UPE.nonlinear_operator_separable#

UPE.nonlinear_operator_separable(a_v)[source]#

The action of the nonlinear operator on the given pulse spectrum. This operator is active when the nonlinear parameters have been input in separable form.

This model implements the Kerr and Raman effects, as well as 2nd- and 3rd-order sum- and difference-frequency generation.

Parameters:
a_varray_like of complex

The root-power spectrum of the pulse.

Returns:
ndarray of complex

Notes

Chromatic variations of the nonlinearity, present in the full 2nd- and 3rd-rank form of the nonlinear parameters, can be incorporated into the propagation model by decomposing the tensors into separable form:

\[\begin{split}g^{(2)}[\nu_1, \nu_2] &= h^{(2)}\!\left[\nu\right] \sum_n \eta_n^{(2)}[\nu_1] \, \eta_n^{(2)}[\nu_2] \\ g^{(3)}[\nu_1, \nu_2, \nu_3] &= h^{(3)}[\nu] \sum_n \eta_n^{(3)}[\nu_1] \, \eta_n^{(3)}[\nu_2] \, \eta_n^{(3)}[\nu_3]\end{split}\]

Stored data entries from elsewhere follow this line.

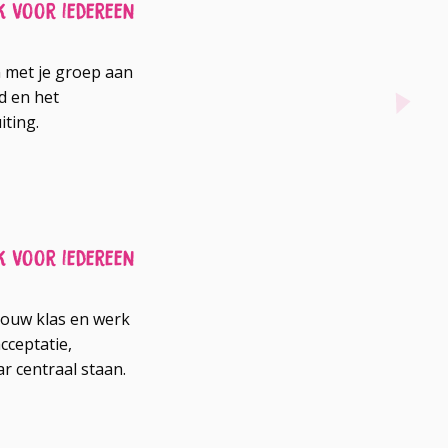
 voor iedereen
n met je groep aan
d en het
iting.
 voor iedereen
jouw klas en werk
cceptatie,
r centraal staan.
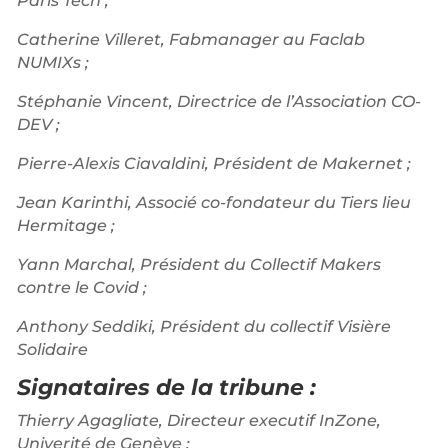
Paris Tech ;
Catherine Villeret, Fabmanager au Faclab
NUMIXs ;
Stéphanie Vincent, Directrice de l’Association CO-
DEV ;
Pierre-Alexis Ciavaldini, Président de Makernet ;
Jean Karinthi, Associé co-fondateur du Tiers lieu
Hermitage ;
Yann Marchal, Président du Collectif Makers
contre le Covid ;
Anthony Seddiki, Président du collectif Visière
Solidaire
Signataires de la tribune :
Thierry Agagliate, Directeur executif InZone,
Univerité de Genève ;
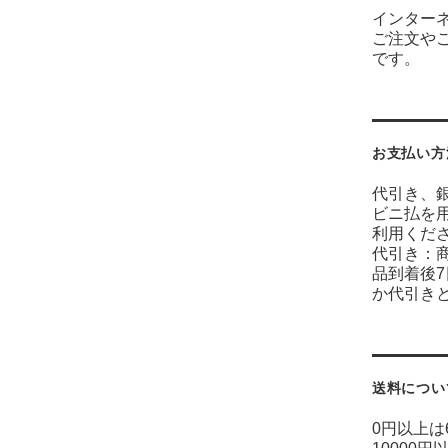
インター
ご注文や
です。
お支払い方
代引き、
ビニ払を
利用くだ
代引き：
品到着後
か代引き
送料につい
0円以上は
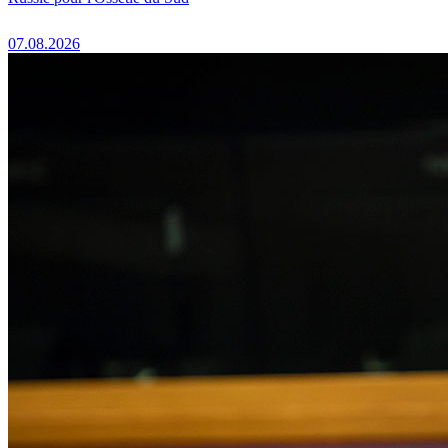
07.08.2026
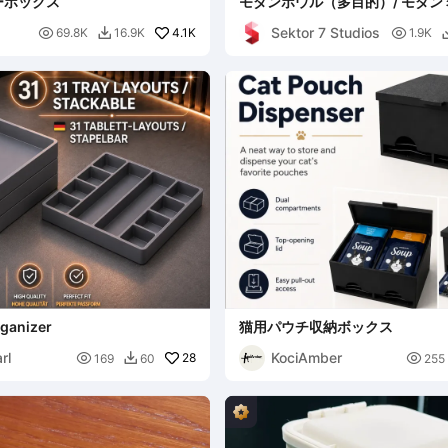
ーボックス
モダンボウル（多目的）/ モダ
ムデコ
Sektor 7 Studios

4.1K

69.8K
16.9K
1.9K

rganizer
猫用パウチ収納ボックス
rl
KociAmber

28

169
60
255

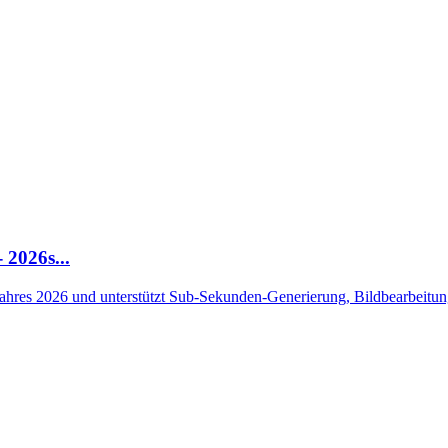
 2026s...
Jahres 2026 und unterstützt Sub-Sekunden-Generierung, Bildbearbeitun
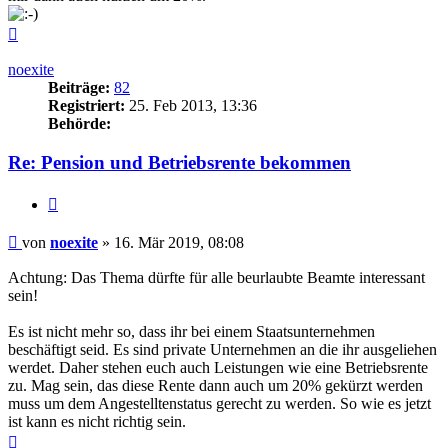
Nach
oben
noexite
Beiträge:
82
Registriert:
25. Feb 2013, 13:36
Behörde:
Re: Pension und Betriebsrente bekommen
Zitieren
Beitrag
von
noexite
»
16. Mär 2019, 08:08
Achtung: Das Thema dürfte für alle beurlaubte Beamte interessant
sein!
Es ist nicht mehr so, dass ihr bei einem Staatsunternehmen
beschäftigt seid. Es sind private Unternehmen an die ihr ausgeliehen
werdet. Daher stehen euch auch Leistungen wie eine Betriebsrente
zu. Mag sein, das diese Rente dann auch um 20% gekürzt werden
muss um dem Angestelltenstatus gerecht zu werden. So wie es jetzt
ist kann es nicht richtig sein.
Nach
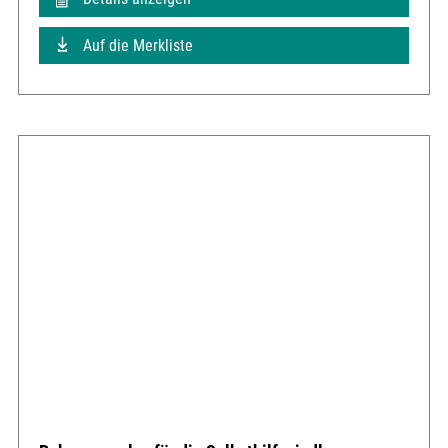
Auf die Merkliste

where the outer and inner terms (\(h\) and \(\eta\)) depend on the output and input frequencies respectively.

To use this operator the nonlinear parameters must be input as (m, n) arrays, where m is the number of inner and outer terms and n is the number of points. The first index is interpreted as the outer term while all others are interpreted as inner terms. A simplified decomposition may be generated using the g2_split() and g3_split() functions.